Day 70: fear and uncertainty

I'm almost done with Young Makers and am set to launch on Twitter and amongst close friends once I add in the newsletter / emails component.



As I'm nearing that, I'm worried about dozens of things such as:



  1. Will people give a shit?

  2. What if I flunk this

  3. What if someone tells me it's crap

  4. What if I don't grow fast enough?

  5. Am I able to create amazing content without Interviews?

  6. Will I ever be good enough to create amazing content?

  7. How long will it take to get to my first sponsor? What if it takes forever?

  8. There's people like Tyler Tringas, Arvid Kahl, etc that I want to work with, but would I ever be good enough to get on their radar?

  9. Is my site ready? I refactored the business database behind the admin role

  10. What if someone copies me?

  11. I haven't added the tagging feature yet!

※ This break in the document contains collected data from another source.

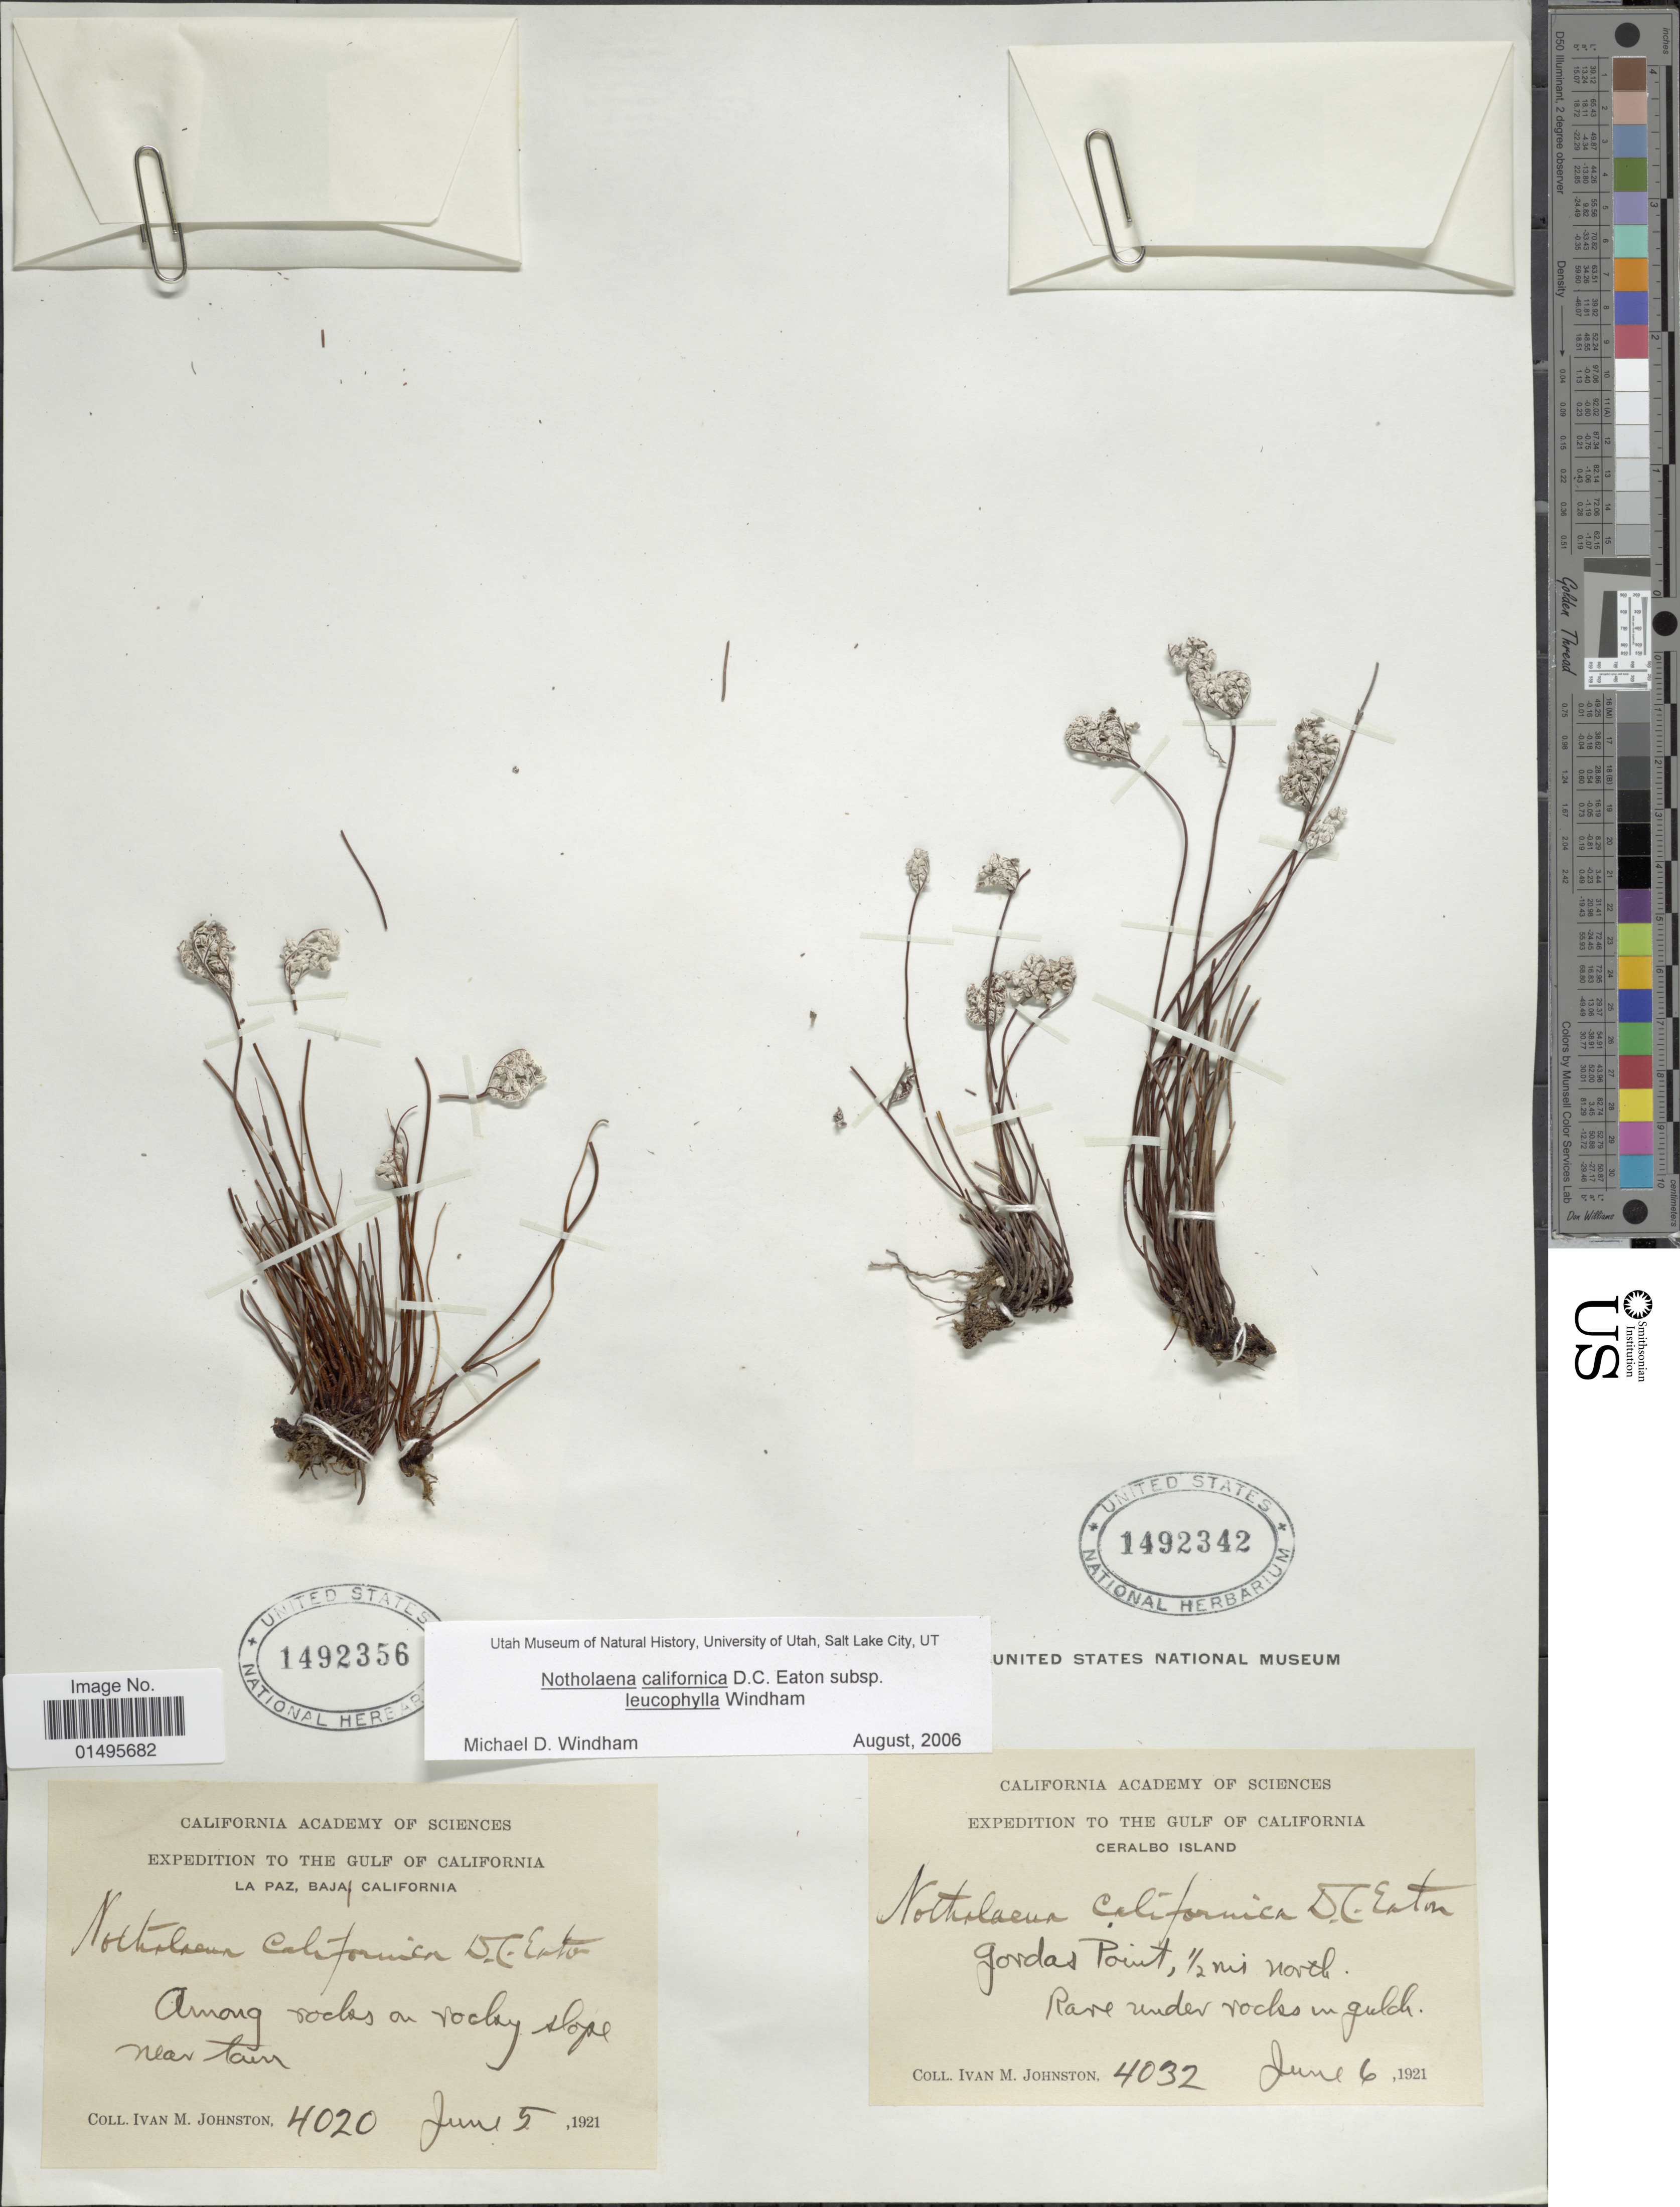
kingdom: Plantae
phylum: Tracheophyta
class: Polypodiopsida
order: Polypodiales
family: Pteridaceae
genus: Notholaena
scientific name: Notholaena californica subsp. leucophylla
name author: Windham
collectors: I.M. Johnston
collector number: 4020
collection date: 1921-06-05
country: Mexico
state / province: Baja California Sur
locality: La Paz, Baja California, among rock son rocky slope near town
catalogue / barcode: US 1492356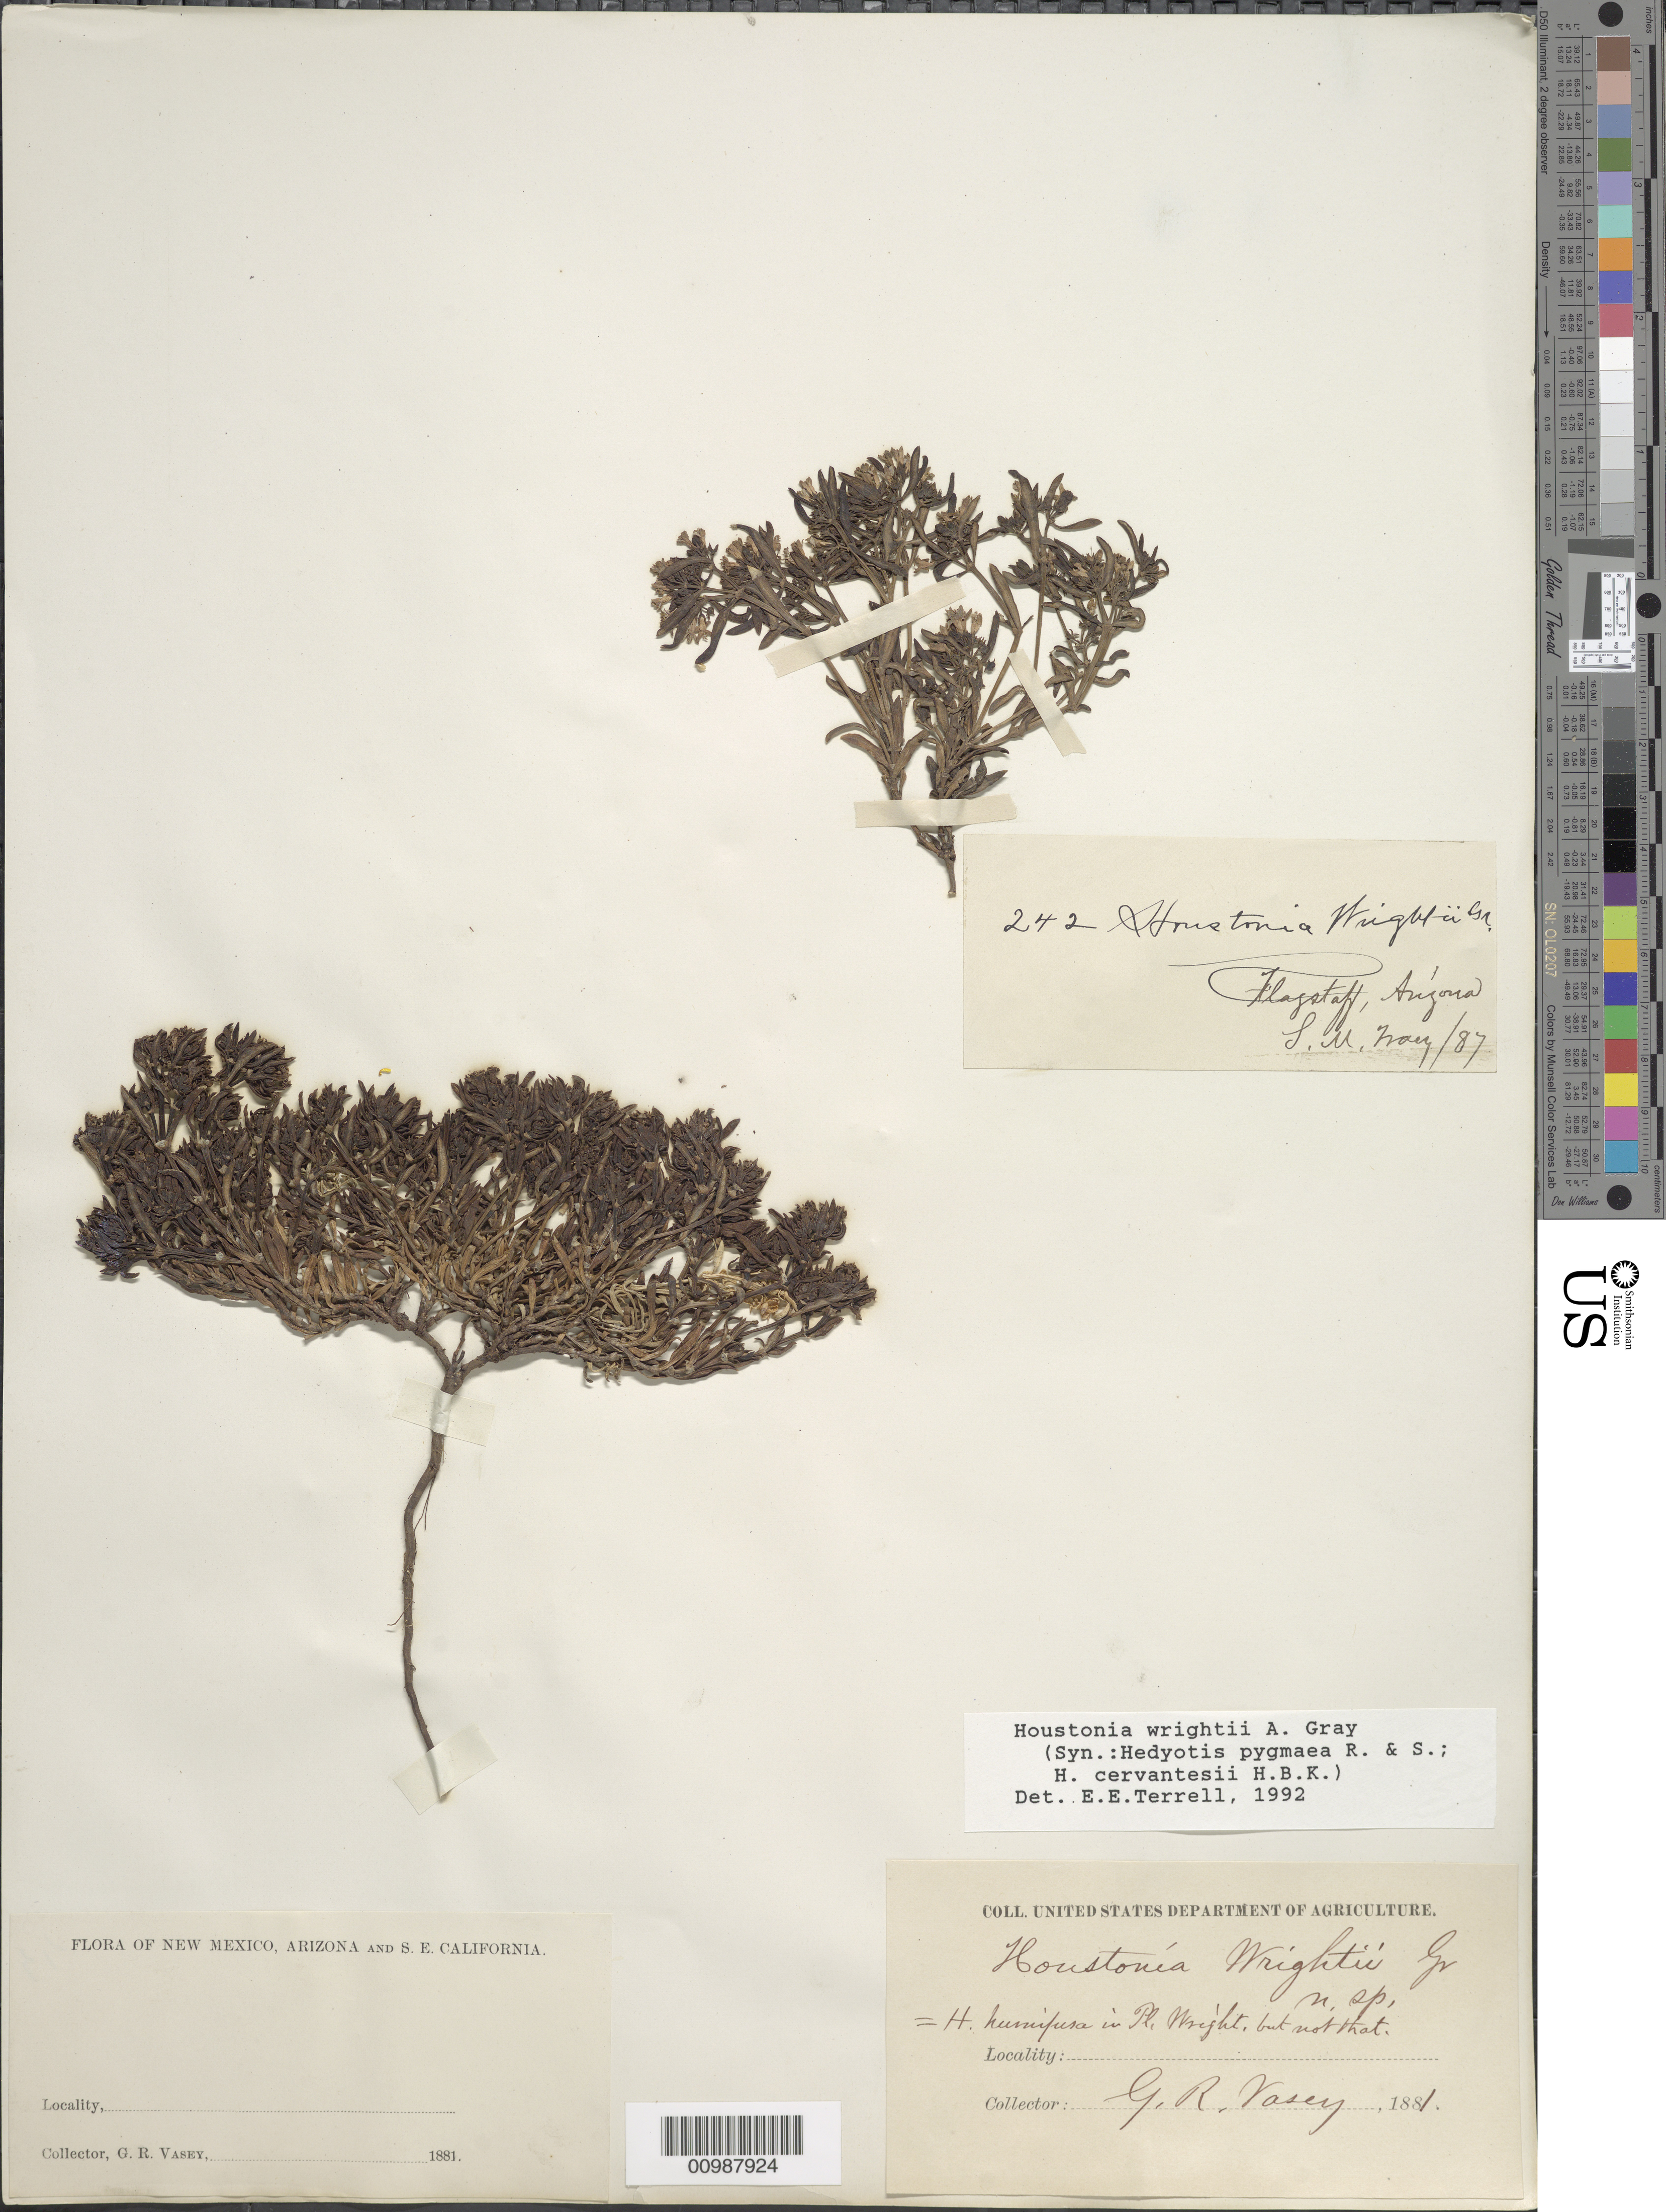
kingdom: Plantae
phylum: Tracheophyta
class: Magnoliopsida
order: Gentianales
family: Rubiaceae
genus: Houstonia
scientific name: Houstonia wrightii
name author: (A. Gray) A. Gray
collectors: G. Vasey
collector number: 242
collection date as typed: May 1887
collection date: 1887-05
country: United States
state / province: Arizona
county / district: Coconino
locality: Flagstaff.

  12. Will my site crash??

  13. What happens if my parents figure out I'm doing part-time dev work to work on this and I'm not making a lot of money?

  14. What happens if I don't make enough money?

  15. Will I be able to make enough within the next 1 year to prove that this is going somewhere?

  16. Will I be able to afford a home with my girlfriend?





Sigh. It's all an overwhelming blur. But I'll figure it out, I almost always do. I have to. That's what a maker's supposed to do.



I really need any help I can get.



I wished there were more people like Pete from NoCSDegree I could talk to. It will feel less uncertain and nice to have someone who's been there done there, re-assuring me.